=== EXERCISE ===
Below is a listing. Copy each line of it that holds the word "VSOP".

=== THE RECORDS ===
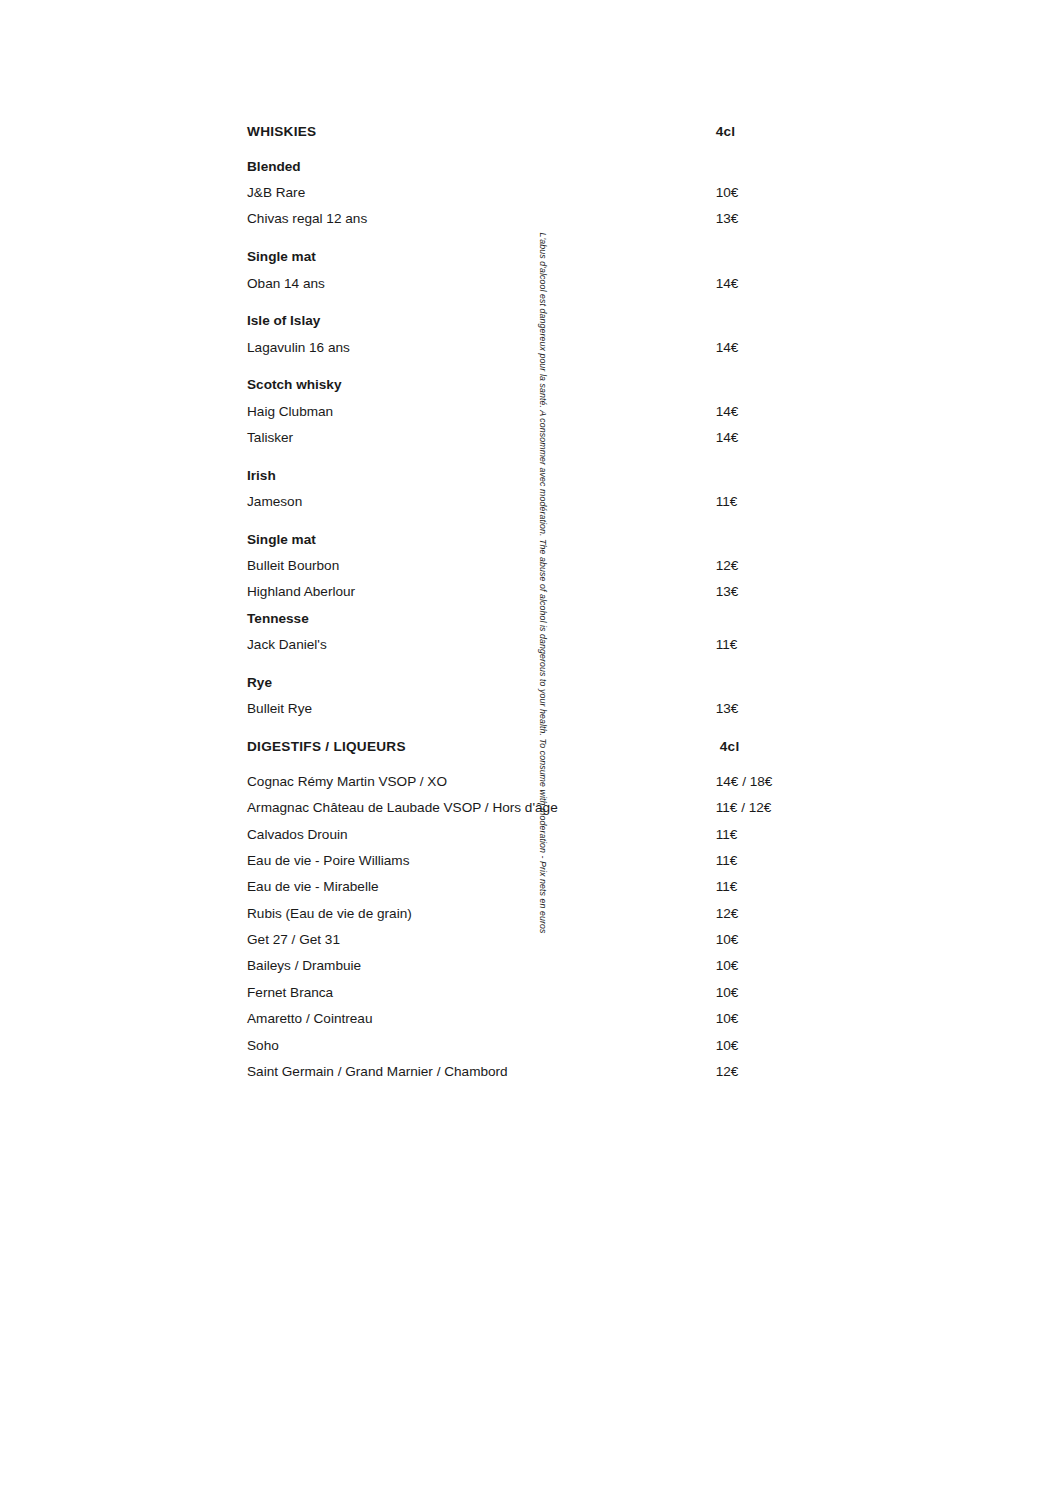| WHISKIES | 4cl |
| Blended | |
| J&B Rare | 10€ |
| Chivas regal 12 ans | 13€ |
| Single mat | |
| Oban 14 ans | 14€ |
| Isle of Islay | |
| Lagavulin 16 ans | 14€ |
| Scotch whisky | |
| Haig Clubman | 14€ |
| Talisker | 14€ |
| Irish | |
| Jameson | 11€ |
| Single mat | |
| Bulleit Bourbon | 12€ |
| Highland Aberlour | 13€ |
| Tennesse | |
| Jack Daniel's | 11€ |
| Rye | |
| Bulleit Rye | 13€ |
| DIGESTIFS / LIQUEURS | 4cl |
| Cognac Rémy Martin VSOP / XO | 14€ / 18€ |
| Armagnac Château de Laubade VSOP / Hors d'âge | 11€ / 12€ |
| Calvados Drouin | 11€ |
| Eau de vie - Poire Williams | 11€ |
| Eau de vie - Mirabelle | 11€ |
| Rubis (Eau de vie de grain) | 12€ |
| Get 27 / Get 31 | 10€ |
| Baileys / Drambuie | 10€ |
| Fernet Branca | 10€ |
| Amaretto / Cointreau | 10€ |
| Soho | 10€ |
| Saint Germain / Grand Marnier / Chambord | 12€ |
L'abus d'alcool est dangereux pour la santé. A consommer avec modération. The abuse of alcohol is dangerous to your health. To consume with moderation - Prix nets en euros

=== REPLY ===
| Cognac Rémy Martin VSOP / XO | 14€ / 18€ |
| Armagnac Château de Laubade VSOP / Hors d'âge | 11€ / 12€ |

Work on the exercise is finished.